- [DESCRIPTION OF THE TASK] The required output is the line containing "197 548 9.02" through the final line of the material below, printed exactly, with no other lines.
── TASK MATERIAL ──
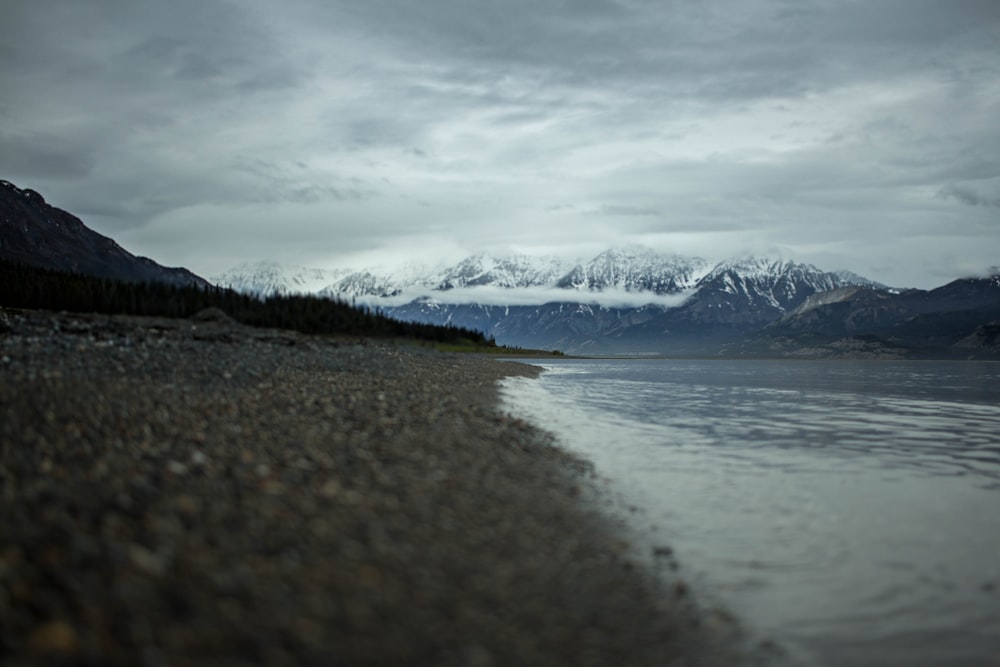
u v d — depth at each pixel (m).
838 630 9.16
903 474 19.03
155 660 6.53
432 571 9.55
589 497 14.96
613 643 8.36
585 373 89.19
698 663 8.12
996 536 13.13
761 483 17.47
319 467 13.77
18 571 7.66
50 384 19.64
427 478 14.20
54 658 6.30
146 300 77.06
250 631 7.29
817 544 12.55
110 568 8.09
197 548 9.02
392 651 7.38
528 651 7.86
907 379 84.06
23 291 67.50
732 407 38.69
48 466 11.84
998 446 24.36
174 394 20.73
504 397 37.22
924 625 9.35
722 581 10.67
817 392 54.22
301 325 86.75
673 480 17.55
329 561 9.27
───
- [REPLY]
197 548 9.02
392 651 7.38
528 651 7.86
907 379 84.06
23 291 67.50
732 407 38.69
48 466 11.84
998 446 24.36
174 394 20.73
504 397 37.22
924 625 9.35
722 581 10.67
817 392 54.22
301 325 86.75
673 480 17.55
329 561 9.27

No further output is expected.